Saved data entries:
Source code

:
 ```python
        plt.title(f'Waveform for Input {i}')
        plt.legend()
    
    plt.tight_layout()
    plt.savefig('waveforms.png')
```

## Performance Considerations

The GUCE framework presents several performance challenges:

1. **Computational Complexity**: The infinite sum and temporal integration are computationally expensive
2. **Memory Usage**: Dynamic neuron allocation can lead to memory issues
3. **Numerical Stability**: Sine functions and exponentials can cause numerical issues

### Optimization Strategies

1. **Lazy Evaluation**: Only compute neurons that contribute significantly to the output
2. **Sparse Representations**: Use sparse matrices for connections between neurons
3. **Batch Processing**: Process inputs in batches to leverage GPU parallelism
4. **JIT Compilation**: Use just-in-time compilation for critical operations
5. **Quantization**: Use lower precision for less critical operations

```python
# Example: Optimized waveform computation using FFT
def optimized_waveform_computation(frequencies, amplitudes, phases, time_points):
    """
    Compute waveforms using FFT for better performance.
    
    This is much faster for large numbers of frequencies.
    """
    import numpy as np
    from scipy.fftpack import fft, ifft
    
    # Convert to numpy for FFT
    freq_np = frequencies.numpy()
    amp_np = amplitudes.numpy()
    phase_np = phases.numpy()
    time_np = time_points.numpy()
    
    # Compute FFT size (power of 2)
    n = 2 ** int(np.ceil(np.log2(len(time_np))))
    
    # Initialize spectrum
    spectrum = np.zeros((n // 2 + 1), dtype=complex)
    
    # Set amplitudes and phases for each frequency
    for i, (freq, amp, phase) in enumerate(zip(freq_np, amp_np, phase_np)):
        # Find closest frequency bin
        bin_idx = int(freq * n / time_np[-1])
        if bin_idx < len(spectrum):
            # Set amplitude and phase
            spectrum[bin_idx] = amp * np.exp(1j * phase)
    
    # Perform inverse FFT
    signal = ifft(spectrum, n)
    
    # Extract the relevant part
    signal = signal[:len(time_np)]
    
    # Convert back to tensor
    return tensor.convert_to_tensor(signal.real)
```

* * *

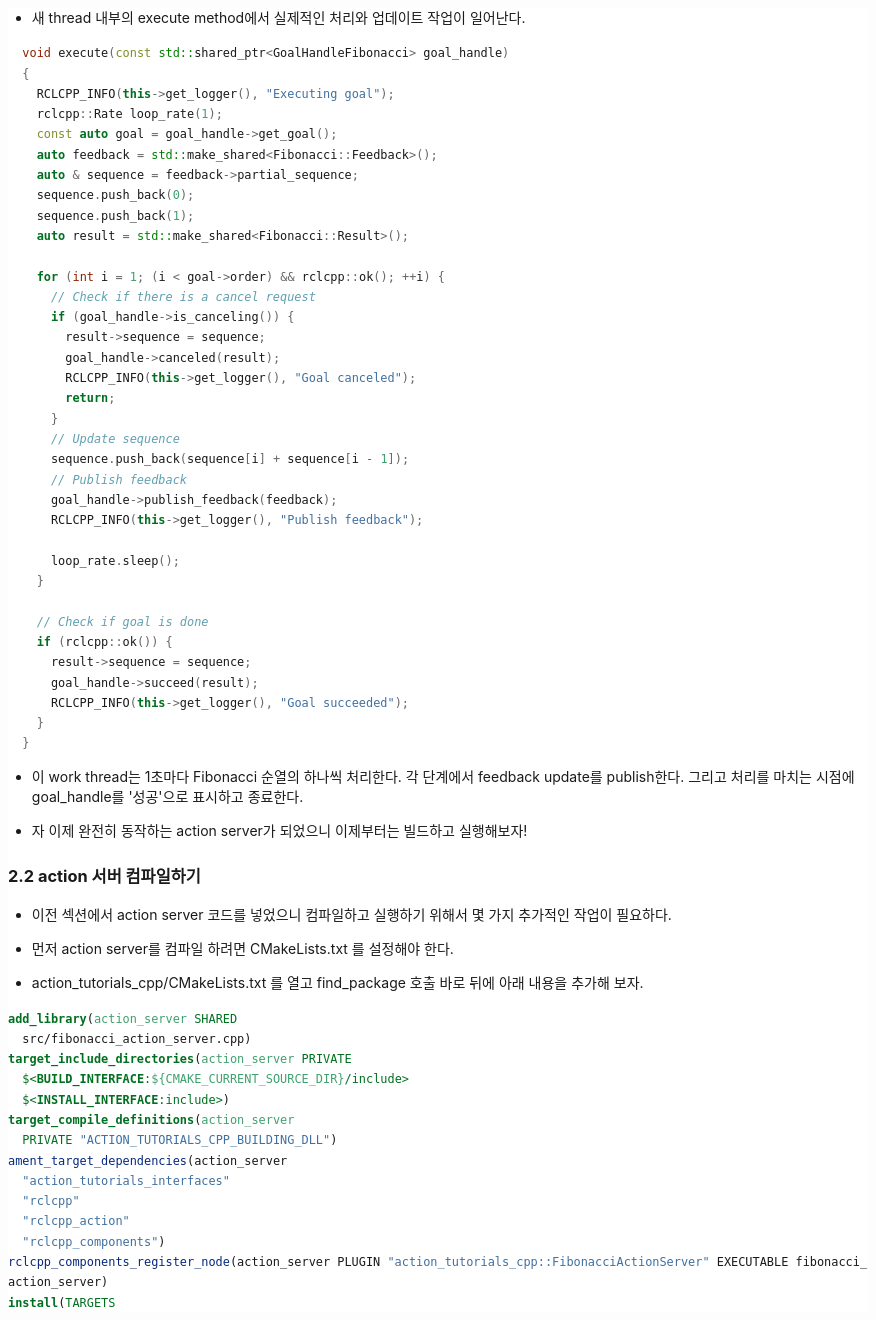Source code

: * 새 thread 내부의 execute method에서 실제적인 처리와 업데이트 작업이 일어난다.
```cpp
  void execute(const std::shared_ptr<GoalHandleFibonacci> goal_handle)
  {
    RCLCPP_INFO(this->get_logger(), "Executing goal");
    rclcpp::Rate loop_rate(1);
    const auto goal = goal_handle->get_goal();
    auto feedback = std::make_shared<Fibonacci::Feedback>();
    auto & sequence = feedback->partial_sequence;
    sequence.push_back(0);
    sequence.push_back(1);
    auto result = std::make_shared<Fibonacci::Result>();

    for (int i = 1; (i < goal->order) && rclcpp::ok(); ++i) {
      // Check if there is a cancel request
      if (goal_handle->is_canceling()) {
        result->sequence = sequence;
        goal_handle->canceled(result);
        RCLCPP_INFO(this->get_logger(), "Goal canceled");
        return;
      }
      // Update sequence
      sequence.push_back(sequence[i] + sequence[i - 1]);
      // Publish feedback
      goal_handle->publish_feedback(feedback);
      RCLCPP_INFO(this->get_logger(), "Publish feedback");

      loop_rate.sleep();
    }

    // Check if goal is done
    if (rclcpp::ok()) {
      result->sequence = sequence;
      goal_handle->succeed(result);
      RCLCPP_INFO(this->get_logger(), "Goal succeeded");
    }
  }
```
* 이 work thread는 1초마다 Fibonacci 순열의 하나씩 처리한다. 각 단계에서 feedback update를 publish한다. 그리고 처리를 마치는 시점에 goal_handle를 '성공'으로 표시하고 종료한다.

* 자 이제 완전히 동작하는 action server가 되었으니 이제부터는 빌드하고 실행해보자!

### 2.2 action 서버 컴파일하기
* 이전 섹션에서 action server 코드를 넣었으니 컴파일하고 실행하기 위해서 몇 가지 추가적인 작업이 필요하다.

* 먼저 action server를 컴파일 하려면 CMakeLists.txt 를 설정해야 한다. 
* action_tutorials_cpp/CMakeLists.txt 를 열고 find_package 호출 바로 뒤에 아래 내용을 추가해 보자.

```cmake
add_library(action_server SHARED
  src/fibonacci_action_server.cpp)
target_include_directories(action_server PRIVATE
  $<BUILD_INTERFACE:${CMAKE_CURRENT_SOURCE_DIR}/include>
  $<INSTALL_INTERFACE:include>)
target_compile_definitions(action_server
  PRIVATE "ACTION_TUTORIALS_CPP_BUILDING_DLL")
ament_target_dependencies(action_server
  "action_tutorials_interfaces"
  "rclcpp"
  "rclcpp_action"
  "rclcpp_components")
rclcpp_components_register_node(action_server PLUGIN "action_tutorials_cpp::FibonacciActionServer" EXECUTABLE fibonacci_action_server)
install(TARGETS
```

■ **WHAT TO PRODUCE**: Beginning with the line above that contains "3. **Numerical Stability**: Sine", copy each line exactly up to and including the line that contains "4. **JIT Compilation**: Use", and go no further.

■ **SOLUTION TO THIS EXERCISE**:
3. **Numerical Stability**: Sine functions and exponentials can cause numerical issues

### Optimization Strategies

1. **Lazy Evaluation**: Only compute neurons that contribute significantly to the output
2. **Sparse Representations**: Use sparse matrices for connections between neurons
3. **Batch Processing**: Process inputs in batches to leverage GPU parallelism
4. **JIT Compilation**: Use just-in-time compilation for critical operations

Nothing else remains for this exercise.